The Navy veteran was referred to the CSRA's Economic Opportunity Authority's Homeless Prevention/Rapid Re-Housing Renters Assistance Program, which granted him with the rental and utilities assistance he needed to stay in his home.
The stimulus-funded program has thus far provided more than $50,000 in rental and utilities assistance to residents since it began in October, program coordinator Shaundra Dority said.
"For the people who have received an eviction or a late notice, we try to get them to a point where they can be self-sustained," Dority said. "It's not just a handout. We're trying to keep them in their homes."
A case manager works with clients on creating a budget, finding employment and connecting with other community resources, Dority said. The agency can provide financial assistance for up to 18 months, she said.
Devan Cupid, a case manager with the program, said she works with at least 15 families each week. Most of her clients have lost jobs.
"It's been said that the situation has improved, but that's not evident yet for a lot of my clients," she said. "More people are finding employment, but there is still a need for these services."
Though Richardson kept his job, he had to cut back his hours because of health problems ignited by stress over his finances.

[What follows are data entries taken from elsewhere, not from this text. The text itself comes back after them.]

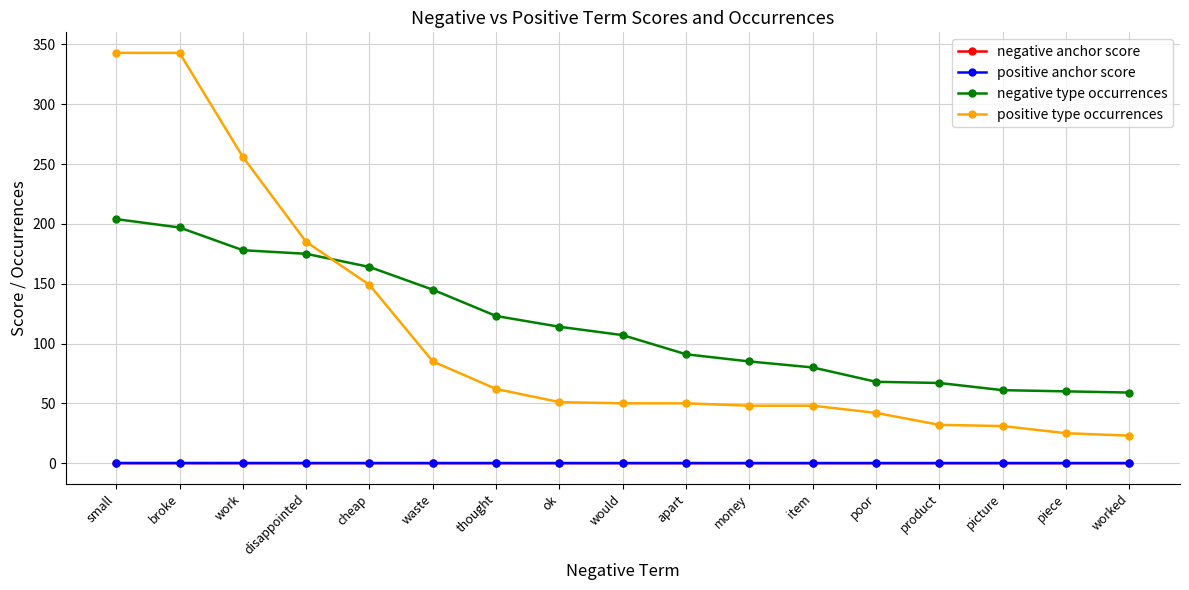

How many values in the positive type occurrences series are below 50?

7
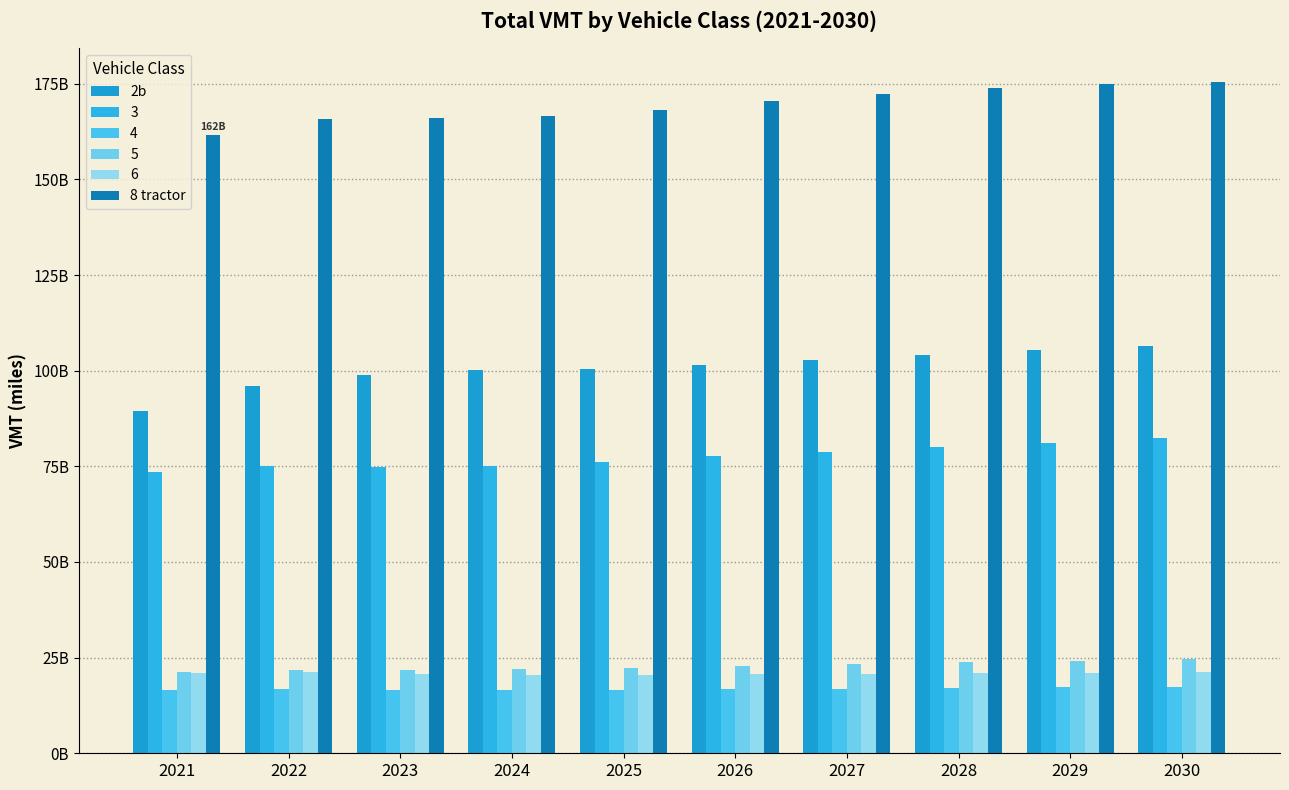

At which category is the sum across all series the highest?

2030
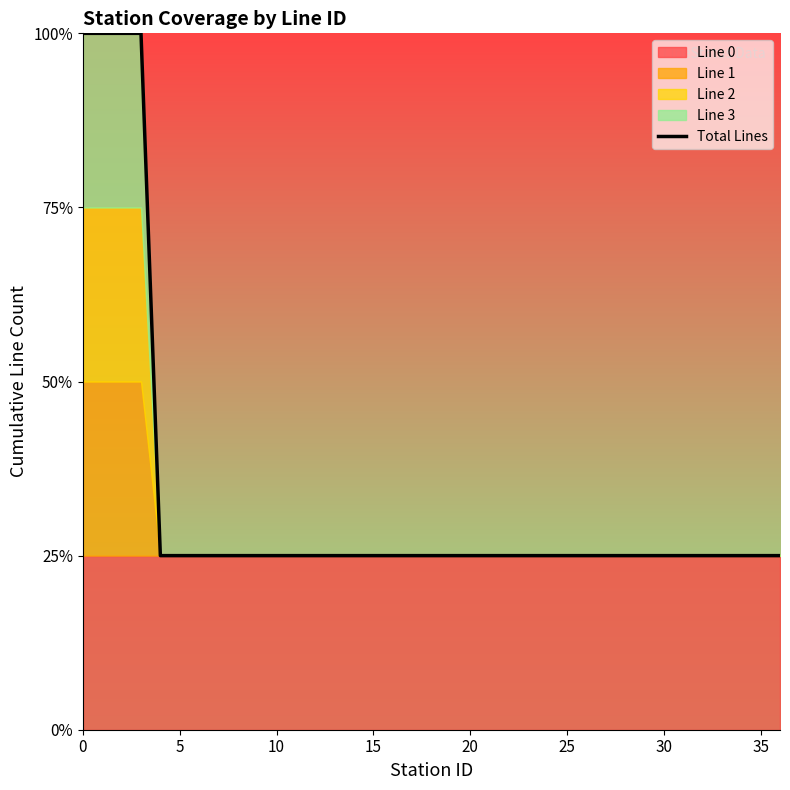

Approximately how many times larger is the value at 27 compared to 28?

1.0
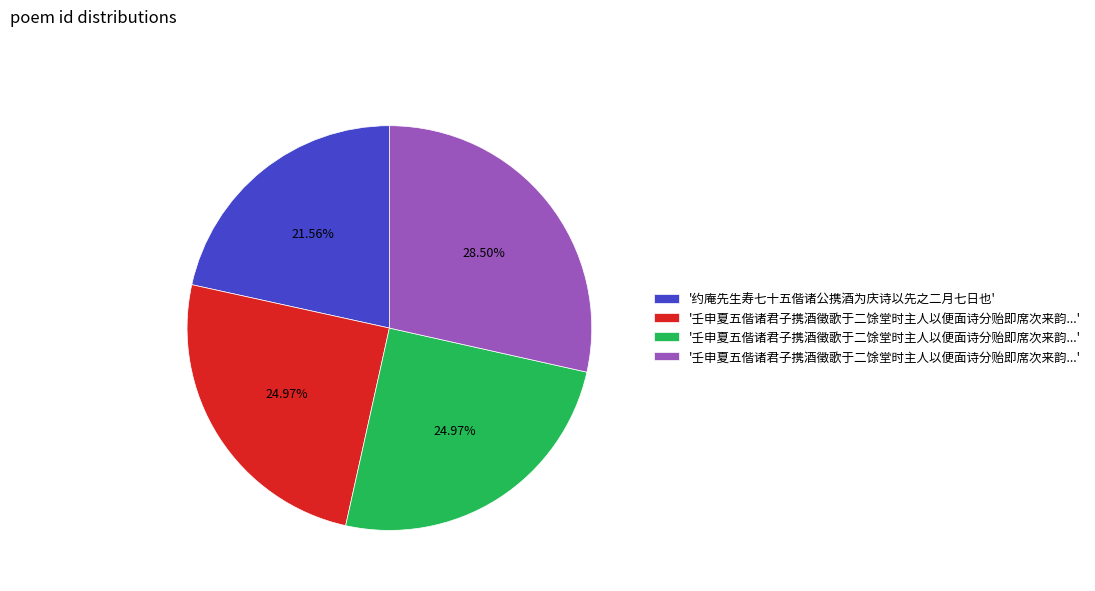

Is there a majority slice in this chart?

No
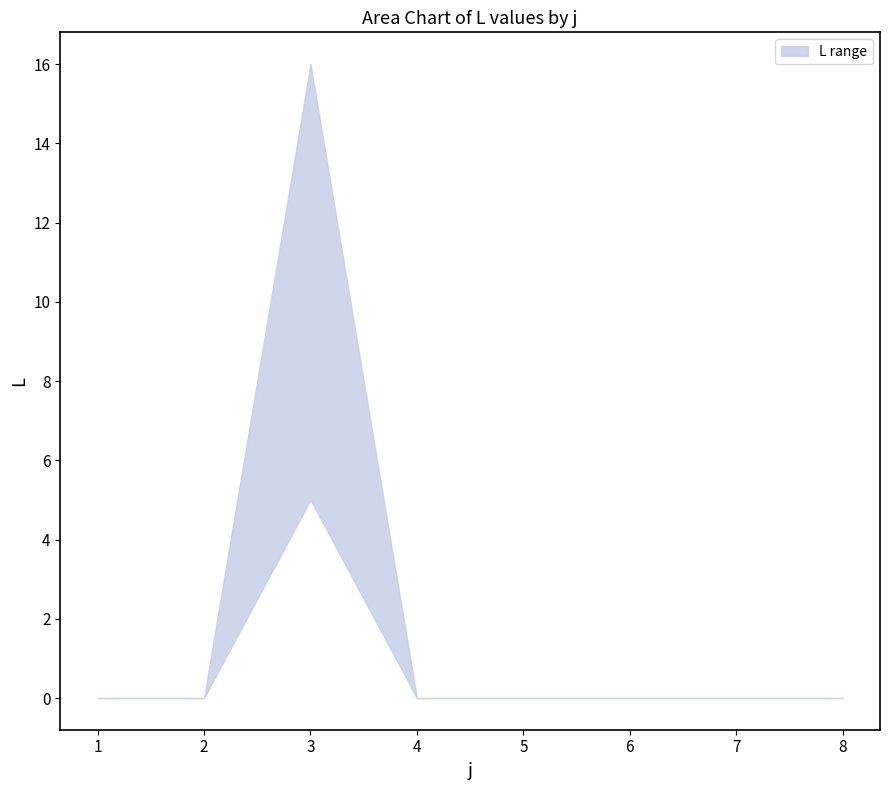

List the labels in order of L_lower value, largest first.

3, 1, 2, 4, 5, 6, 7, 8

"My blood pressure went up, and my doctor said I couldn't work my job like I was doing," he said.
Richardson said the renters assistance program helped him pay his rent and utilities from February until this month. The program also helped him learn to balance his budget so he could make timely credit payments, he said.
Richardson and his wife reconciled in May and celebrated their first anniversary earlier this month. He said the renters assistance program and reuniting with his wife got him back on track.
"They genuinely were concerned about my financial situation," Richardson said. "They taught me how to budget, and now my wife and I are sharing the bills and doing more cost-effective things. ... I'm finally getting ahead."